Schwere Unwetter treffen den Mittelmeerraum
Vor allem im Norden und Osten Tunesiens kommt es seit Montag zu schweren Regenfällen. Im Norden Tunesiens wurden zwei deutsche Touristen von Anrainern aus den Wassermassen gerettet. Die beiden Urlauber gerieten laut einem Ortsvertreter in der ländlichen Gegend um Takelsa südlich von Tunis mit ihrem Auto in die Fluten. Augenzeugen berichteten, das Wasser habe den Mann davongetragen und die Frau sei im Schlamm festgesteckt. Anrainer hätten die beiden mit einem Traktor gerettet, ins Warme gebracht und mit Kleidung versorgt. "Sie hatten Glück", sagte Ratsmitglied Abdelbasset Belmoni im örtlichen Radio.
Präsident Kais Saied wies die Armee an, bei den Such- und Rettungsaktionen in den betroffenen Gebieten zu helfen. Zivilschützer versuchten, die Wassermassen in der Hauptstadt Tunis sowie in den Provinzen Bizerte, Nabeul und Monastir aus Wohngebieten zu pumpen. Vielerorts fehlt es an Ausrüstung. Viele Straßen waren überschwemmt und nicht befahrbar, auch der Zugverkehr fiel teilweise aus.
Regen, Schnee und Sturm auch in Griechenland
Das Unwetter hat auch Griechenland fest im Griff. In vielen Landesteilen kam es zu schweren Regenfällen, in höheren Lagen fiel zudem kräftiger Schnee, wie griechische Medien berichteten. Im Ionischen Meer, das zwischen Griechenland und Süditalien liegt, herrschten nach Angaben des griechischen Wetteramtes Winde mit Geschwindigkeiten von mehr als 100 Kilometern pro Stunde. Zahlreiche Fährverbindungen wurden eingestellt. Die Schulen bleiben im Süden des Landes geschlossen.
Auch Süditalien wurde von Unwettern getroffen. Am Dienstag wurden auf Sizilien für mehrere Gemeinden Evakuierungen angeordnet. Einsatzkräfte retteten auf dem Vulkan Ätna eine Schweizer Touristenfamilie, die in einen Schneesturm geraten war.
Zusammenfassung
- Mindestens vier Menschen kamen in Tunesien bei heftigen Regenfällen ums Leben, das Land ist laut Staatsagentur TAP "durch tödliche Stürme paralysiert".

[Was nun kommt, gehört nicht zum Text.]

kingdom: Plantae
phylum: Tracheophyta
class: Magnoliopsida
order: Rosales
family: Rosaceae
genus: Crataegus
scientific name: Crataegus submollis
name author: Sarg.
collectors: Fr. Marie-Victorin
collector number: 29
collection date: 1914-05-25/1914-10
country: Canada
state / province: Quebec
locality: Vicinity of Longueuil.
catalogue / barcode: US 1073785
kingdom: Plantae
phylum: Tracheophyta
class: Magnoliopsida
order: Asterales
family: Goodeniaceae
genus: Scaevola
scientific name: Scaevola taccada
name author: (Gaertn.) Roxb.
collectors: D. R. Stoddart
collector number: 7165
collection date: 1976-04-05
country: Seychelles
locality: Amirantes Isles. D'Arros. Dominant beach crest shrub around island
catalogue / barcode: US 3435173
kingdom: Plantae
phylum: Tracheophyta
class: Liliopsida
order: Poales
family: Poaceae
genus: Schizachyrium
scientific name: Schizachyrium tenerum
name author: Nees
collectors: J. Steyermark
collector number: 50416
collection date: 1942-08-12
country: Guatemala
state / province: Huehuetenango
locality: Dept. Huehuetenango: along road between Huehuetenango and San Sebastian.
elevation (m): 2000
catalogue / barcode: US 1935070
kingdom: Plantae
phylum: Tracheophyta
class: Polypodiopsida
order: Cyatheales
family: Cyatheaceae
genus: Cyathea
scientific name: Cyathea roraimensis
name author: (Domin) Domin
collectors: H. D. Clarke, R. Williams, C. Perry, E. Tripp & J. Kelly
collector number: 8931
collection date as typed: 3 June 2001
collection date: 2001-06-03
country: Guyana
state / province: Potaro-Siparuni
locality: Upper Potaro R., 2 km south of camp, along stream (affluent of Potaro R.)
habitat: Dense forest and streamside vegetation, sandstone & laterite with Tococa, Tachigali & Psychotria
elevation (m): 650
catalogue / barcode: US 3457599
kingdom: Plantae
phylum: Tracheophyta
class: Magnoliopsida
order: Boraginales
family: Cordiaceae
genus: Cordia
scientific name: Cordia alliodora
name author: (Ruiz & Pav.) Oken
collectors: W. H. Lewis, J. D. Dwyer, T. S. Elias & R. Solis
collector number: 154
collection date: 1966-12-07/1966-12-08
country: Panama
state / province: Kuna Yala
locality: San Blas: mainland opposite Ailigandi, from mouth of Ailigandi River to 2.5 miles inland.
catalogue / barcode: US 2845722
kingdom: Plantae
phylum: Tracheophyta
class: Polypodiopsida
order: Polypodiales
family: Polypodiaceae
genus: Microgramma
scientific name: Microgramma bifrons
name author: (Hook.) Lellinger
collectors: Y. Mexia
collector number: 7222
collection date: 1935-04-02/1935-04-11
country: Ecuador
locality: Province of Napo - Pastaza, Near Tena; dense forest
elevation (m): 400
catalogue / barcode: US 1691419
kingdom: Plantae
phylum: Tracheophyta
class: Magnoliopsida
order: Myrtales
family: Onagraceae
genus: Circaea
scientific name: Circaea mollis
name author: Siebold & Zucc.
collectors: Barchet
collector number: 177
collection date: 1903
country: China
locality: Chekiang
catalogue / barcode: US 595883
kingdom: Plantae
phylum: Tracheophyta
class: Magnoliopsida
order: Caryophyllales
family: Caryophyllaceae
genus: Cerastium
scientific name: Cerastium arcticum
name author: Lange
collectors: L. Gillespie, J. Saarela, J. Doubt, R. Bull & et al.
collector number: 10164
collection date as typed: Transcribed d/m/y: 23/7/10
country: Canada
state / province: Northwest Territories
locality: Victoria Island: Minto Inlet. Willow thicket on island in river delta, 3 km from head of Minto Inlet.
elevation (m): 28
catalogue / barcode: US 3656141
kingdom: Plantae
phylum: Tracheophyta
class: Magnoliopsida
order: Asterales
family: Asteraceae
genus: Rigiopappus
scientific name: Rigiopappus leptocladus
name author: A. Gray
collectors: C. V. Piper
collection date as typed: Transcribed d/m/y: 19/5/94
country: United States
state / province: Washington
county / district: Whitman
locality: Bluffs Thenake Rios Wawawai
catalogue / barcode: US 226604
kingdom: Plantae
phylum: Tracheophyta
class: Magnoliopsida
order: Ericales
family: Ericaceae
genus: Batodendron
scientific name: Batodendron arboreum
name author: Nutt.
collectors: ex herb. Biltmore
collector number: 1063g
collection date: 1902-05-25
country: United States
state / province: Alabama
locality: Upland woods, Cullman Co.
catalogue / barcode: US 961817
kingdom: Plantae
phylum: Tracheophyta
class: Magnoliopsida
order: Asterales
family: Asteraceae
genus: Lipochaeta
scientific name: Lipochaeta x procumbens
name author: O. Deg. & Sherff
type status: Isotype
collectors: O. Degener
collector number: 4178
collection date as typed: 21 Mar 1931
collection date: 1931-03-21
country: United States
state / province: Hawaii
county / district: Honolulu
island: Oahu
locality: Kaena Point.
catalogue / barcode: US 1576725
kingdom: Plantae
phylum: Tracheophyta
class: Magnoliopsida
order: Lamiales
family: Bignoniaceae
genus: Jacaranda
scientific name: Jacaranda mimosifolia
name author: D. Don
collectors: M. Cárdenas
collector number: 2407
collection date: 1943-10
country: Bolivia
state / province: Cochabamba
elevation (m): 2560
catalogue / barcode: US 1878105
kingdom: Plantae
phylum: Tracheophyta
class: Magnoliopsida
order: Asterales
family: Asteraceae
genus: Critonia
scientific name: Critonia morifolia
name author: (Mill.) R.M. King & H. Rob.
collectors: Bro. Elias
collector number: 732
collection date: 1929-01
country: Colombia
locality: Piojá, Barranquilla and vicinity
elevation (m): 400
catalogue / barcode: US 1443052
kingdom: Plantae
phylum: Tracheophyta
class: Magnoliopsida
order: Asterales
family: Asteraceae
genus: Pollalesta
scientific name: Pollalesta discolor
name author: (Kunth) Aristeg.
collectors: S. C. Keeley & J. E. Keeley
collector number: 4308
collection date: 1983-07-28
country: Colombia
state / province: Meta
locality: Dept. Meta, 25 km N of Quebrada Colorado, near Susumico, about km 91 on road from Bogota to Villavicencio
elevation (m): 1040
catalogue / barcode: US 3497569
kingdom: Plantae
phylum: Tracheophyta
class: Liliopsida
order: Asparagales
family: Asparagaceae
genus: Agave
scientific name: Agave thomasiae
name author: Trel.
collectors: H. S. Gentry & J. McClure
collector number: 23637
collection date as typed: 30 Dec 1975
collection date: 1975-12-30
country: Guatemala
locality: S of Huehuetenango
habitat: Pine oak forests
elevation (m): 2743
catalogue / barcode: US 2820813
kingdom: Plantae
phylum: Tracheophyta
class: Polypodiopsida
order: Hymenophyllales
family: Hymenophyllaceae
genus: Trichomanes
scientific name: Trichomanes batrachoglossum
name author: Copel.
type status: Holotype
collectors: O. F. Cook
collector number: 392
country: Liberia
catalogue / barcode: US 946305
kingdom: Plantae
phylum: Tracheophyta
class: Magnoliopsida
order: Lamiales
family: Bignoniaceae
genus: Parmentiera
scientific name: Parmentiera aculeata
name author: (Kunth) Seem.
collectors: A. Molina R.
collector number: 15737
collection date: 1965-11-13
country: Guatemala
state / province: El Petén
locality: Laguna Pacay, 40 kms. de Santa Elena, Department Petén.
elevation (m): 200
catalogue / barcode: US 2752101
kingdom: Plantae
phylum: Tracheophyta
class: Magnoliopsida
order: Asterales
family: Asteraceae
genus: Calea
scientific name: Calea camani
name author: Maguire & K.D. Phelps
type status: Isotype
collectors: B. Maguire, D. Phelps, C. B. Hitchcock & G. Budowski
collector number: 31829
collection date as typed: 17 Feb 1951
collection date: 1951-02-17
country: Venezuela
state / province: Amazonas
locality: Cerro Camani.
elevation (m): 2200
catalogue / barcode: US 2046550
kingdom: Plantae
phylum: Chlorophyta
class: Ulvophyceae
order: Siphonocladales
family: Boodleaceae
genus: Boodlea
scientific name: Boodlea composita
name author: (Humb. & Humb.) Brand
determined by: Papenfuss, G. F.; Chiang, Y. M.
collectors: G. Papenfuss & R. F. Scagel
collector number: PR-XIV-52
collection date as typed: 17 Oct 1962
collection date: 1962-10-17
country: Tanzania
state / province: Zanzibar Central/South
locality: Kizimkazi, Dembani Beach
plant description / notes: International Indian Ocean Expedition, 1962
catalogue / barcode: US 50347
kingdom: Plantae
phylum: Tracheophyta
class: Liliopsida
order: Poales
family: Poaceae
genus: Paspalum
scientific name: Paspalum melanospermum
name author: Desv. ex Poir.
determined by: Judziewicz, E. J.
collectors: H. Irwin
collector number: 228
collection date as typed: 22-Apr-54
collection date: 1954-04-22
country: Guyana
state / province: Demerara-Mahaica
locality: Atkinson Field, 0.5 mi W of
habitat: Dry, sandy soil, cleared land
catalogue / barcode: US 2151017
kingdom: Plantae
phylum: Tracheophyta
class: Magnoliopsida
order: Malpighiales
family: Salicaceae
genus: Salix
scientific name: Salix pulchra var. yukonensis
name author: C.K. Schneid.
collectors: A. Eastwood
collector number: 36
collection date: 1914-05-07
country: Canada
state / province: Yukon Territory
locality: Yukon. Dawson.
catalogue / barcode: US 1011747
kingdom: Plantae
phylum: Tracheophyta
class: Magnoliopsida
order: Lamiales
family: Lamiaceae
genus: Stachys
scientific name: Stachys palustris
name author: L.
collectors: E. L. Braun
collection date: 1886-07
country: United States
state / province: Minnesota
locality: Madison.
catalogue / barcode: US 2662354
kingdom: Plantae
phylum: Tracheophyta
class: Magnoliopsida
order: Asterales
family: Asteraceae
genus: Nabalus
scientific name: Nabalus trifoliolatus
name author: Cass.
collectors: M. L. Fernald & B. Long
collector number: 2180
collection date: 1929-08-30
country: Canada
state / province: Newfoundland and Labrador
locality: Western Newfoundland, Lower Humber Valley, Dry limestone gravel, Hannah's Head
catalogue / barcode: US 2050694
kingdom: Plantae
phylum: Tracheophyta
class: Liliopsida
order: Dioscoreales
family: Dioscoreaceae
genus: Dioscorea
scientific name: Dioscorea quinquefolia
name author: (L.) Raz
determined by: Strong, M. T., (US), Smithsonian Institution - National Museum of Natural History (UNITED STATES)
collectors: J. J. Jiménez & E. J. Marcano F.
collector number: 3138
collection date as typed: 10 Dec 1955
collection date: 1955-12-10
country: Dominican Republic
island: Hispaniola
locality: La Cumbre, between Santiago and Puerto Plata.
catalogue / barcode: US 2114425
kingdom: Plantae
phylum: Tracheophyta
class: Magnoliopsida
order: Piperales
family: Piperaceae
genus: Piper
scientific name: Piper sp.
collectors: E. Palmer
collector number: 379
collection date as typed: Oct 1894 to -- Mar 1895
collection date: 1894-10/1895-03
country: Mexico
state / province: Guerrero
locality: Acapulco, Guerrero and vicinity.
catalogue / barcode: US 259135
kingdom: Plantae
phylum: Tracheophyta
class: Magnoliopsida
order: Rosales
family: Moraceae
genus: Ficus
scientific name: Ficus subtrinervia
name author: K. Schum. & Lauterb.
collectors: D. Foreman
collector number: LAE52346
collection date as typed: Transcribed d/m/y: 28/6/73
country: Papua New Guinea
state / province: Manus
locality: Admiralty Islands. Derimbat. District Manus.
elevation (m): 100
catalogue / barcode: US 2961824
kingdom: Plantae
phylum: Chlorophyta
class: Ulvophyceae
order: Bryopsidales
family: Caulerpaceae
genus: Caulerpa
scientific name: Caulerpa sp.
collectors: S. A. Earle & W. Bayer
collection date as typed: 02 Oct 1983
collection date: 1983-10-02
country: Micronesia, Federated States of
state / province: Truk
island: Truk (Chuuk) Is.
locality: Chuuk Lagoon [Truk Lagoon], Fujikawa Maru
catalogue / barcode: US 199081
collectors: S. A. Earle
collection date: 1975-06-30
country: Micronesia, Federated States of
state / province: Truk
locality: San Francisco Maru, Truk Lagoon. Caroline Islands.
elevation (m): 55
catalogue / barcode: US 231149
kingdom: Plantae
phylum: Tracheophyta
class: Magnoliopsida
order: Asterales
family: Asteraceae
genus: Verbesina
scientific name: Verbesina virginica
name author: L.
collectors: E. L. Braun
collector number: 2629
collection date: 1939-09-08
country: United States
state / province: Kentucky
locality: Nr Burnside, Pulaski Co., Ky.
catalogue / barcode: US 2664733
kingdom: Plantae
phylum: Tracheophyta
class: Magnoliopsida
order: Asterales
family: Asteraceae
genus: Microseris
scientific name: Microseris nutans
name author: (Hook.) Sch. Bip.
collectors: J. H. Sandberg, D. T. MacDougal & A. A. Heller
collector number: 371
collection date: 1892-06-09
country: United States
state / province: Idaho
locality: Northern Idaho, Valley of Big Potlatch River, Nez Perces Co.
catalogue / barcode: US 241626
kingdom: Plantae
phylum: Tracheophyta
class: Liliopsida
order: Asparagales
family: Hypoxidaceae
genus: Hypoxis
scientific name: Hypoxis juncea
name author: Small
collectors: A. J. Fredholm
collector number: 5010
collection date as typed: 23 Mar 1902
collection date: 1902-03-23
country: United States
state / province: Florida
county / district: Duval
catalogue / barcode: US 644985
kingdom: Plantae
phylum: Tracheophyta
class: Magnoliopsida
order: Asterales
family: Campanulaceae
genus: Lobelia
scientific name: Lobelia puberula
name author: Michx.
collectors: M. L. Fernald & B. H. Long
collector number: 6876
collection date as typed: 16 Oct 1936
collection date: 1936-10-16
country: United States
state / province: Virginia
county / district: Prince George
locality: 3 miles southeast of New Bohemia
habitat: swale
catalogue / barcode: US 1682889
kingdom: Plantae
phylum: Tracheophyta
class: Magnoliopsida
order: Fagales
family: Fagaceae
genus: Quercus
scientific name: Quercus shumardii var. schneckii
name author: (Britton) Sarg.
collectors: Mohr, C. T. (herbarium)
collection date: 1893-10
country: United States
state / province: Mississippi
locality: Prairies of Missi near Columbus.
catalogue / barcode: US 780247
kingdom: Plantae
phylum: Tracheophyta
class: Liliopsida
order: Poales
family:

- Schwere Unwetter führten in Tunesien, Griechenland und Süditalien zu massiven Beeinträchtigungen im Verkehr, bei Schulen und der öffentlichen Versorgung sowie zu Evakuierungen und Rettungsaktionen.
- In Griechenland wurden Fährverbindungen wegen Windgeschwindigkeiten über 100 km/h eingestellt, Schulen im Süden geschlossen und auf Sizilien mussten mehrere Gemeinden evakuiert werden.